In 2006 after the mayoral general
election, white former city attorney Jerry Jones seemed poised to get a
Republican back in office, when he faced former state Rep. Cedric Glover, a
black Democrat, in the general election runoff. Had the turnout model of the first
election held, Jones would have won 51-49. Instead, black turnout increased a
quarter more than white turnout, and while white crossover remained at about
the norm, black crossover voting for Jones almost disappeared, handing Glover an
eight-point win that he later parlayed into a nearly two-to-one triumph over
another Republican in 2010.
The demographics perhaps tell
this story. In 2006
at election time, whites comprised 48.7 of the registered total, a percent
higher than blacks. In terms of party registration, Republicans made up 24.7
percent, while 37.5 percent of the electorate was black Democrats. By 2010,
whites at 45.8 percent then trailed black registration by 4.2 percent and while
the proportion of registered Republicans remained the same, that of black
Democrats had increased 3.9 percent. As of Nov.
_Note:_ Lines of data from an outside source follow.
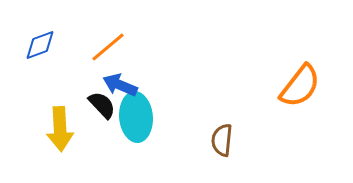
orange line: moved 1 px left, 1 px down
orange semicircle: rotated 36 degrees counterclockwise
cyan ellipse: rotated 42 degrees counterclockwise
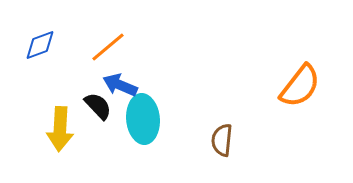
black semicircle: moved 4 px left, 1 px down
cyan ellipse: moved 7 px right, 2 px down
yellow arrow: rotated 6 degrees clockwise
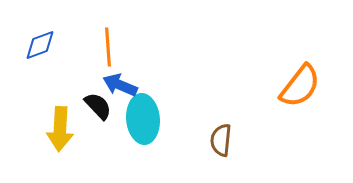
orange line: rotated 54 degrees counterclockwise
brown semicircle: moved 1 px left
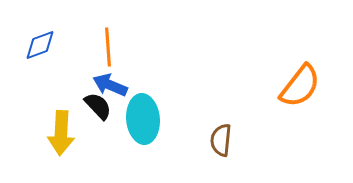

2013, blacks had increased their slim absolute majority of three years ago
to 52.2 percent, now 8.6 percentage points higher than whites, and GOP
adherents edged down to 24.3 percent while black Democrats represented 41.6
percent of the electorate.
In other words, the numbers are
much less favorable than in the reasonably close 2006 election for a Republican
candidate, and have deteriorated somewhat from the blowout loss in 2010. It’s
little wonder party elites seem to be headed into a mode of accommodation rather
than conflict.
And it’s a strategy that could
produce a more favorable outcome. By backing a conservative Republican, this
would erode votes from a more moderate Democrat of any color, allowing more
liberal Democrats to get into the runoff to win. By having conservatives eschew
that kind of candidate, the more moderate Democrat could gain enough to make
the runoff to win.
However, that strategy carries
some risk. This could entice even more liberal kinds of candidates into the contest,
thinking they needed to differentiate themselves even more decisively from any
candidate trying to present himself as a moderate, and it is unlikely that all
conservatives in the electorate simply would lay down and not have at least one
conservative Republican run. This could squeeze that less liberal Democrat out
for the runoff. Or, conservatives might be so discouraged without a true
conservative in the runoff contest that they sit it out, declining to support a
more moderate Democrat to allow a very liberal Democrat to win.
Reducing the chance of these
scenarios is that, among black Democrats in Shreveport, there has developed a
minor schism among those in power and those out of it. Thus, there will be
enough division in the initial general election portion to allow Republicans to
act as a decisive swing vote. In 2010, an incumbent Glover had the resources to
fend off the “outs” within the coalition of black Democrats that got him to the
runoff. In 2014, Williams stands a great chance of becoming the standard bearer
of the “outs” from 2010, sluicing away support from the “ins” of 2010 without
incumbency resources to keep them on that side to ensure his not getting aced
out of a runoff even with a conservative candidate running.